[Opening Record extracts section]
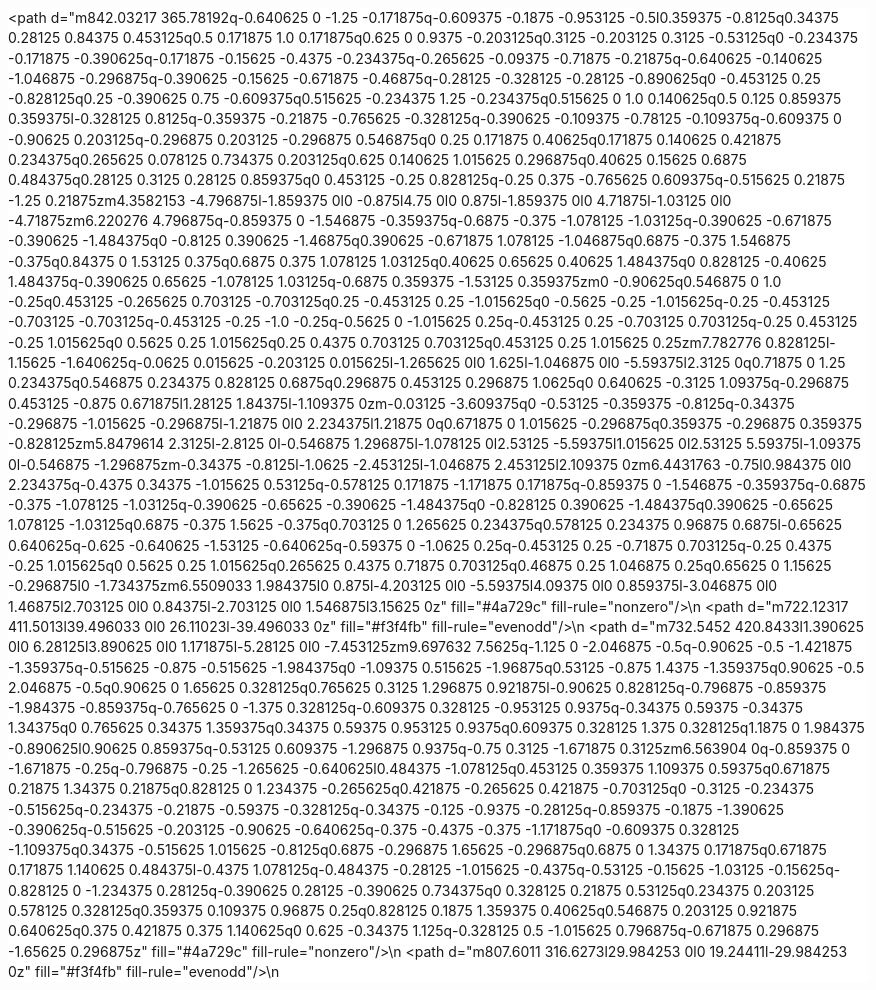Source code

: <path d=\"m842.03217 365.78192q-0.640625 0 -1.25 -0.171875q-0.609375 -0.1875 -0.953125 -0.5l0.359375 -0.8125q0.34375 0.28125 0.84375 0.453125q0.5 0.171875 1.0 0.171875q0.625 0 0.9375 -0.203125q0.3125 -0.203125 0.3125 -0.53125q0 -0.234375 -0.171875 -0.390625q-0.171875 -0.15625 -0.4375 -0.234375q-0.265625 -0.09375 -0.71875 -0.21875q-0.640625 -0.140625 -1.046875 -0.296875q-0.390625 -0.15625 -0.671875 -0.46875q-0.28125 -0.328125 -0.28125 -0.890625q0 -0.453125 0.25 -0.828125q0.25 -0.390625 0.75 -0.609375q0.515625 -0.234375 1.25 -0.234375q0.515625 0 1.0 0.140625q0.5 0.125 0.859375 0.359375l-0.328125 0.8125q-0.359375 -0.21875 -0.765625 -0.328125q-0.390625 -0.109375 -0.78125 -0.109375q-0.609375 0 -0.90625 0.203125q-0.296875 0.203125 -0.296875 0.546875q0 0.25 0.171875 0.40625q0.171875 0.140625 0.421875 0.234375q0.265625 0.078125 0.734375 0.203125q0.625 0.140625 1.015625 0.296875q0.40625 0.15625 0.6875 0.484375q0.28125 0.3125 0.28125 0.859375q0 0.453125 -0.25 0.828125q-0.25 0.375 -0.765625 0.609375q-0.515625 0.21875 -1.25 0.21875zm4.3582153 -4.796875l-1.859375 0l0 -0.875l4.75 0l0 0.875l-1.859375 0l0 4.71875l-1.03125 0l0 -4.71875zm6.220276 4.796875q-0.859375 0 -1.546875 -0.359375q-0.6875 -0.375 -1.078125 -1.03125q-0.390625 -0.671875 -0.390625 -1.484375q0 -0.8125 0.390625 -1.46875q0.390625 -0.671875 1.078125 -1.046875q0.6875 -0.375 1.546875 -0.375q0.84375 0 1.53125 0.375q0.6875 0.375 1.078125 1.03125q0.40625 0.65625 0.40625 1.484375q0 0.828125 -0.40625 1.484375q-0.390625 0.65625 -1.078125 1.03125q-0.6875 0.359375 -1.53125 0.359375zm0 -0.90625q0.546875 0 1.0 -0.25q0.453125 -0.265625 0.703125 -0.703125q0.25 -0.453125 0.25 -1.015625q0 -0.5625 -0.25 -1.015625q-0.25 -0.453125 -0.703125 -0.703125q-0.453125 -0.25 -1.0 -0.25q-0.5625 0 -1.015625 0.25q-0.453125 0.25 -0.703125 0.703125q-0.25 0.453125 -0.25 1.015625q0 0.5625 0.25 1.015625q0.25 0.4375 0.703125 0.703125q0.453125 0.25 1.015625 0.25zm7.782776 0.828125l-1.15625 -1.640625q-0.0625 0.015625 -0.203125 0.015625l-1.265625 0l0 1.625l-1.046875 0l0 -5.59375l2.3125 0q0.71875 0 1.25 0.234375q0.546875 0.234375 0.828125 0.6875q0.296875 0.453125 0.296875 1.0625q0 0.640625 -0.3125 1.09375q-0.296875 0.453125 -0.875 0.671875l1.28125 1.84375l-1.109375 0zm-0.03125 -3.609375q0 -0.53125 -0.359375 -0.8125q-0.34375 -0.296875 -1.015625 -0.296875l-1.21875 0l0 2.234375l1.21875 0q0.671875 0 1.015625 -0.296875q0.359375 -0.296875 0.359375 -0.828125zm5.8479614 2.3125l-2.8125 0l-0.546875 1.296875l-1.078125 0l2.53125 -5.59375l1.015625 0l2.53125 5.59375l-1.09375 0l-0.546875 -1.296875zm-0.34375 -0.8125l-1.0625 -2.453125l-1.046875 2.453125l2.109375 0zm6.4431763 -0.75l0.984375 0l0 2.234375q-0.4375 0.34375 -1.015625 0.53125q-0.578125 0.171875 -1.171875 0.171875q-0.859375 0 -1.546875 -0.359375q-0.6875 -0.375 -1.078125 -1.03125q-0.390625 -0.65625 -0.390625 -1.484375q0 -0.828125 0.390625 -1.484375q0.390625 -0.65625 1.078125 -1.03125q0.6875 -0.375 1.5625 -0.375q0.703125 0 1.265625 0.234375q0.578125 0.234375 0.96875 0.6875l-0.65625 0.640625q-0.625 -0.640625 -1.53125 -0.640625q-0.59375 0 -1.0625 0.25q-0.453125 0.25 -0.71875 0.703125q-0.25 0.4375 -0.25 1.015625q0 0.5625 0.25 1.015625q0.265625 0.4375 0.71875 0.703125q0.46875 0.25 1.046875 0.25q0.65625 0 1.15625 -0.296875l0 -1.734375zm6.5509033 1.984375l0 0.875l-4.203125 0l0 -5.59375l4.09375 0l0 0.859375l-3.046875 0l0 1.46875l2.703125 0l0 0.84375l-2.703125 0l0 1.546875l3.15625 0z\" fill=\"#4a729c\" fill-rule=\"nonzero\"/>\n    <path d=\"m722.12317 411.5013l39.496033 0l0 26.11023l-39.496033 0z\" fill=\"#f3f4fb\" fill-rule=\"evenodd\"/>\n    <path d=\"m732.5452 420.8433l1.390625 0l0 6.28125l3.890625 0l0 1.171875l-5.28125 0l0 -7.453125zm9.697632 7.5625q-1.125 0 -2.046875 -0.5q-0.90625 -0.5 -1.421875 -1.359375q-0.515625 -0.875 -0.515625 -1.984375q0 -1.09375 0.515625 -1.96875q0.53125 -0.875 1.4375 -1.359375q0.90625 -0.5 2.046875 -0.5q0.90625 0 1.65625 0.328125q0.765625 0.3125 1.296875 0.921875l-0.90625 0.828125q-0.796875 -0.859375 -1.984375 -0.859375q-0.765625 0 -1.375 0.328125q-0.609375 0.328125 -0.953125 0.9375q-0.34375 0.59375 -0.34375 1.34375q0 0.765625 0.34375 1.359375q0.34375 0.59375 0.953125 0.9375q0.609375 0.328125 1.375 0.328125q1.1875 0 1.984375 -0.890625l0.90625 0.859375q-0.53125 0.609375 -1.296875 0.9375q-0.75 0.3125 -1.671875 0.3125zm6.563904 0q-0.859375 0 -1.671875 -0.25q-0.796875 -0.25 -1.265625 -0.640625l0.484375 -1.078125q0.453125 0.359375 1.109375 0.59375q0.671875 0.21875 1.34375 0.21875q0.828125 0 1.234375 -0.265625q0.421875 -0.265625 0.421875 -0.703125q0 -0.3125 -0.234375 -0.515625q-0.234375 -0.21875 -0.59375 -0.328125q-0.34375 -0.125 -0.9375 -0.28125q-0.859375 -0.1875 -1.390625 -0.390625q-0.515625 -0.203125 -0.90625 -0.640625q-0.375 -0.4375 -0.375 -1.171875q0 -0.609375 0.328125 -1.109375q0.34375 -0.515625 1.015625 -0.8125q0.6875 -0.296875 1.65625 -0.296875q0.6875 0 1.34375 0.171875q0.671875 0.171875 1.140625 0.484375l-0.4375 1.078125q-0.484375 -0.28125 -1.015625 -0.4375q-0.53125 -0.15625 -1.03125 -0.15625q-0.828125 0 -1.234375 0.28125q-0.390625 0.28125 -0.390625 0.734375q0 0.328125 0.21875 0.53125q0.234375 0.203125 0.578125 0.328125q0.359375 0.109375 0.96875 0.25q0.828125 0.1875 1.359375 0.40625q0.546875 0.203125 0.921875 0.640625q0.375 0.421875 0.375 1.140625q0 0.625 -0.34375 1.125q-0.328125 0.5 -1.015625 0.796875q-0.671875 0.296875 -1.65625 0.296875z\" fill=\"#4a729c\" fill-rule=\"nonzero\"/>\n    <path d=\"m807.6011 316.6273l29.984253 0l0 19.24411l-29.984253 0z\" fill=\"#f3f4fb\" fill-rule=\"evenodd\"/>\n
[Closing Record extracts section]
[Opening Record extracts section]
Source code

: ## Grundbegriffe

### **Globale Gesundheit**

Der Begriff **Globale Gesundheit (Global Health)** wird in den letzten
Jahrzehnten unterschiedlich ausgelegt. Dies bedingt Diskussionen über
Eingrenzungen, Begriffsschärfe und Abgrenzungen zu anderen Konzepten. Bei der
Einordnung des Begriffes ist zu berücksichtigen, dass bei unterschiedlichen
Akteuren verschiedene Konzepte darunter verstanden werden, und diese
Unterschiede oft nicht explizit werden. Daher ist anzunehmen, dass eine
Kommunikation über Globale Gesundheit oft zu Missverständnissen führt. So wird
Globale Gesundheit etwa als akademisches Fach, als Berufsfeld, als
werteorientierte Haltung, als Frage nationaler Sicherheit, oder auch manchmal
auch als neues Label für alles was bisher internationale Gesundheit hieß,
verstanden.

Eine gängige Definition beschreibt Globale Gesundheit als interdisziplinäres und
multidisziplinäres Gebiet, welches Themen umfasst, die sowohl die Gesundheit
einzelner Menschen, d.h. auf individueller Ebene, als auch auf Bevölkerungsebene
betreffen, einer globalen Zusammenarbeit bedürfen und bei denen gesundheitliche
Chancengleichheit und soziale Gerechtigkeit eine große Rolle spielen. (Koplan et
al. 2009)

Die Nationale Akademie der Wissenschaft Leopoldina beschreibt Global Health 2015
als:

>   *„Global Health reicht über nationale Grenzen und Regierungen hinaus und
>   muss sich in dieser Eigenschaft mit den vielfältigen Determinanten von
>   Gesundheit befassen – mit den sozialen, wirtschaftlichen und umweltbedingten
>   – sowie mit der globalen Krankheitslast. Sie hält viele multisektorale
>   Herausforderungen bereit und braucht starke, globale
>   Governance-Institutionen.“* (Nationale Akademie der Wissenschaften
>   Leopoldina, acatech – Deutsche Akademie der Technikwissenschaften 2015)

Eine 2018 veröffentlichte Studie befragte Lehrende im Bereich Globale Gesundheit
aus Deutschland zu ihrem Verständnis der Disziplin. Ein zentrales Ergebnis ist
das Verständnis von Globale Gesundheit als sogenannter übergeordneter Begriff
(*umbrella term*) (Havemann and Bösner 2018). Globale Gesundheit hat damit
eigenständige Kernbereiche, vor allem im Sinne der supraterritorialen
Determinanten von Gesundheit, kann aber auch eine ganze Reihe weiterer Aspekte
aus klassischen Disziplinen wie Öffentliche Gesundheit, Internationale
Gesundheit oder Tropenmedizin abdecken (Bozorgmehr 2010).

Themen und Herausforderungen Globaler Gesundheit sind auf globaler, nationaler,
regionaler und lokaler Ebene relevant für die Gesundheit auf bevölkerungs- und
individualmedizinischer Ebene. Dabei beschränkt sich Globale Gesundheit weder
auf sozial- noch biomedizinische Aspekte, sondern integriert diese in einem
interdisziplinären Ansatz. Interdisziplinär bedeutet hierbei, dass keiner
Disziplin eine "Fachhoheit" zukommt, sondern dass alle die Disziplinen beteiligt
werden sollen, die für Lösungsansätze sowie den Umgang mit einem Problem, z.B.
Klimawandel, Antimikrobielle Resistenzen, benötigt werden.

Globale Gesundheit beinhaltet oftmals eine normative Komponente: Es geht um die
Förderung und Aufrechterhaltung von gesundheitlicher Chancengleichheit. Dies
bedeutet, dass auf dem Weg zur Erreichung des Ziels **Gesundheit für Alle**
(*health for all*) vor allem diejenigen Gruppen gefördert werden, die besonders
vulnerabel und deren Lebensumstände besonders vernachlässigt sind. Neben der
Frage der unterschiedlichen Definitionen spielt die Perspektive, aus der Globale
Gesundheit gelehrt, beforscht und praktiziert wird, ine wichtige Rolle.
[Closing Record extracts section]
**Task description:** Write out every line from the one containing "Die Nationale Akademie" down to the one containing "der Technikwissenschaften 2015)", including both of those lines.

**Expected output:**
Die Nationale Akademie der Wissenschaft Leopoldina beschreibt Global Health 2015
als:

>   *„Global Health reicht über nationale Grenzen und Regierungen hinaus und
>   muss sich in dieser Eigenschaft mit den vielfältigen Determinanten von
>   Gesundheit befassen – mit den sozialen, wirtschaftlichen und umweltbedingten
>   – sowie mit der globalen Krankheitslast. Sie hält viele multisektorale
>   Herausforderungen bereit und braucht starke, globale
>   Governance-Institutionen.“* (Nationale Akademie der Wissenschaften
>   Leopoldina, acatech – Deutsche Akademie der Technikwissenschaften 2015)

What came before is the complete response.